━━━━━ Extracto de página ━━━━━
6.25.2011

Anais Nin, Henry y June



Anaïs Nin supo muy pronto que iba a ser escritora. A los siete años firmaba sus relatos: «Anaïs Nin, miembro de la Academia Francesa.» En su francés de colegiala escribió numerosos cuentos y obras de teatro que brotaban de forma espontánea de su imagina­ción sumamente dramática, acentuada por su necesidad de contro­lar a sus dos hermanos menores. Anaïs descubrió que solamente alcanzaba ese control contándoles historias interminables y dán­doles papeles en sus producciones teatrales. 
En 1914, a los once años, comenzó el ahora famoso diario como una serie de cartas a su padre, que había abandonado a la familia. Trataba al diario como a un confidente y escribió en él casi cada día de su vida, en francés hasta 1920, y en inglés después. (Los ma­nuscritos, que ocupan unas 35.000 páginas, se hallan en el Departa­mento de Colecciones Especiales de la Universidad de California, en Los Angeles.) La disciplina de escribir un diario sin lectores ni censura confirió a Anaïs, a lo largo de los años, una habilidad es­pecial para describir sus emociones, que alcanzó en el período de Henry y June, iniciado en 1931.
━━━━━
**Solicitud de trabajo 1:** Según el texto sobre Anaïs Nin, ¿dónde se conservan los manuscritos de su diario?
**Solicitud de trabajo 2:** Retoma el texto sobre Anaïs Nin y continúalo a partir de su última oración.
━━━━━ Entradas proporcionadas ━━━━━
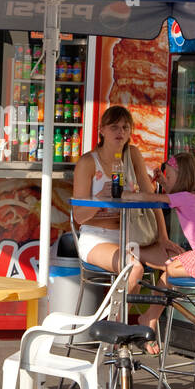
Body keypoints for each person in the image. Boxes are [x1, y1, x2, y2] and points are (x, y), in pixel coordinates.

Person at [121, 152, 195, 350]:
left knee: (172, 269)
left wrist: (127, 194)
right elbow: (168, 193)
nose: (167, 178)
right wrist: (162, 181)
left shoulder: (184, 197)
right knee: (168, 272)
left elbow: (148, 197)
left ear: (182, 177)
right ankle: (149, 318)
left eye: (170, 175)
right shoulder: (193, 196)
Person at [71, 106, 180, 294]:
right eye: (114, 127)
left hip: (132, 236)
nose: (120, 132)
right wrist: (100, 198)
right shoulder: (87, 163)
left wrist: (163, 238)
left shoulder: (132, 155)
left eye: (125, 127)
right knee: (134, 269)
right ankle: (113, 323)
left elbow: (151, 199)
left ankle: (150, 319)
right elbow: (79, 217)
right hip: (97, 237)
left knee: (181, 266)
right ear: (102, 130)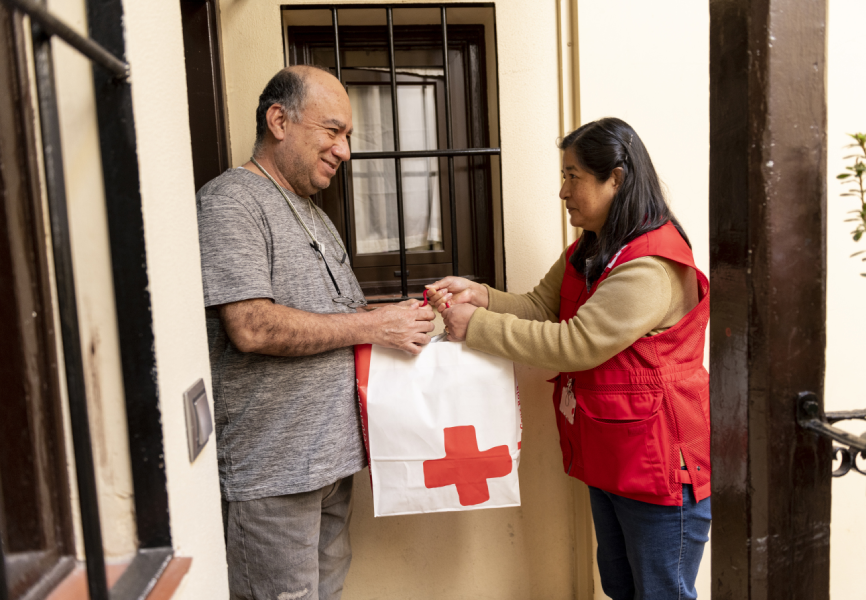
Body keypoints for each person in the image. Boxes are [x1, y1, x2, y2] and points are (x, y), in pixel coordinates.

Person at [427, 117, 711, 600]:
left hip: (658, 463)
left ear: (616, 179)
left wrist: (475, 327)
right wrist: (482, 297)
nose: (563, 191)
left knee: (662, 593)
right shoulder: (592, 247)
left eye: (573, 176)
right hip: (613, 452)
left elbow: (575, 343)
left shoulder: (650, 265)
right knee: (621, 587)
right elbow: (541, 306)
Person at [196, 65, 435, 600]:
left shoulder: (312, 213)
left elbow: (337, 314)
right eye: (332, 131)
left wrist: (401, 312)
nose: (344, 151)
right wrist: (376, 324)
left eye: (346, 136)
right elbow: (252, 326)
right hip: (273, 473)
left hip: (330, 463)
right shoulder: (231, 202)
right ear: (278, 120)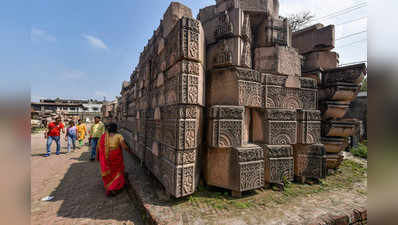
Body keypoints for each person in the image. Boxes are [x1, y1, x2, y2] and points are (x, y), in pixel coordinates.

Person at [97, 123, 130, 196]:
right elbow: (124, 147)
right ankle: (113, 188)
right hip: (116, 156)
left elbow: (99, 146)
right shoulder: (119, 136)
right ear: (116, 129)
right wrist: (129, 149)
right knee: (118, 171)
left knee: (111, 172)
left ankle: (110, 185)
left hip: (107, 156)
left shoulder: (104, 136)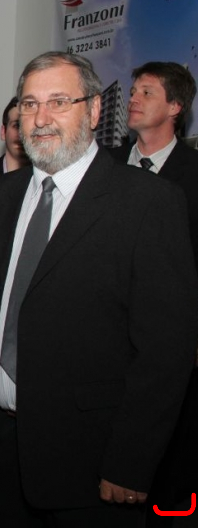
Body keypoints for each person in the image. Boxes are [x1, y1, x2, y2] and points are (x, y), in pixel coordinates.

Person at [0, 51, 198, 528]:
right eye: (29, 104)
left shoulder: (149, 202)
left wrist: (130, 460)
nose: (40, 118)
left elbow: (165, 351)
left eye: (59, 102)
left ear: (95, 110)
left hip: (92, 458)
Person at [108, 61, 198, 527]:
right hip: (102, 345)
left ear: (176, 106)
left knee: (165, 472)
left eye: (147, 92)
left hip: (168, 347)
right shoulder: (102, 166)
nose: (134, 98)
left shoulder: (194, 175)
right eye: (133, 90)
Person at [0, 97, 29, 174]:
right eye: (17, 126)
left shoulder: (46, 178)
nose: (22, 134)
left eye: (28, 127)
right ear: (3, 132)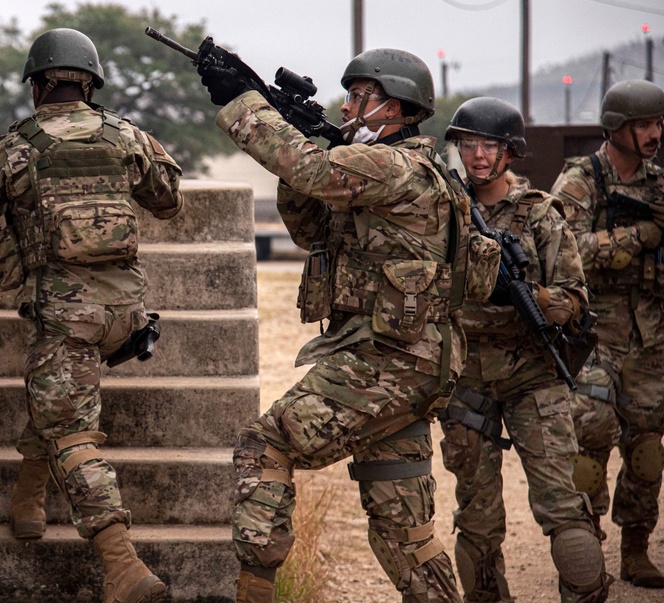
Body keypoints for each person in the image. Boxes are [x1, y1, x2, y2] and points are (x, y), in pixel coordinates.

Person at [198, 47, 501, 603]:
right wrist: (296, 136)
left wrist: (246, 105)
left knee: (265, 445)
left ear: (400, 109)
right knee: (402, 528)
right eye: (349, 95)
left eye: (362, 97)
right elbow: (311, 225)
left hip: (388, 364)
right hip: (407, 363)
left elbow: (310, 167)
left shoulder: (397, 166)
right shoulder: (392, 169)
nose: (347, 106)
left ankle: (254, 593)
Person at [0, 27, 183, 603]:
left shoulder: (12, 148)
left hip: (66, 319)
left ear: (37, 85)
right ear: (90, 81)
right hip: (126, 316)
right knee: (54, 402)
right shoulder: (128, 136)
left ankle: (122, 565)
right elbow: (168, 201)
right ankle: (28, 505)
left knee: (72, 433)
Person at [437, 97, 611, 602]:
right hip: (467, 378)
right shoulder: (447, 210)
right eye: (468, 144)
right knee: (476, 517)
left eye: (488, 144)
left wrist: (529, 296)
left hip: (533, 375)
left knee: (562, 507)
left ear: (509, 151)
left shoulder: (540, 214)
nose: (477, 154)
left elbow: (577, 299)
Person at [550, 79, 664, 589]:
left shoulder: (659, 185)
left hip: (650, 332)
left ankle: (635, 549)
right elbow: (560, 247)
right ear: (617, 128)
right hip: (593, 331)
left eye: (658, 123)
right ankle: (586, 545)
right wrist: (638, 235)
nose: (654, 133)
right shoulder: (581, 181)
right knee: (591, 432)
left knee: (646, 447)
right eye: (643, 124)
━━━━━
**Respuesta escrita 1:** En el Departamento de Colecciones Especiales de la Universidad de California, en Los Angeles.

**Respuesta escrita 2:**
Escribió de forma continua, tanto obras de ficción como en el diario, durante cuarenta y cinco años más. La Anaïs del diario y la Anaïs novelista tenían una relación incómoda. En 1933 escribió en el diario: «Mi libro (una novela) y mi diario se interponen cons­tantemente el uno en el camino del otro. Me es imposible divorciar­los ni reconciliarlos. Sin embargo, soy más leal a mi diario. Incluyo páginas del diario en el libro, pero nunca pongo páginas del libro en el diario, lo cual viene a demostrar una lealtad humana a la au­tenticidad humana del diario.»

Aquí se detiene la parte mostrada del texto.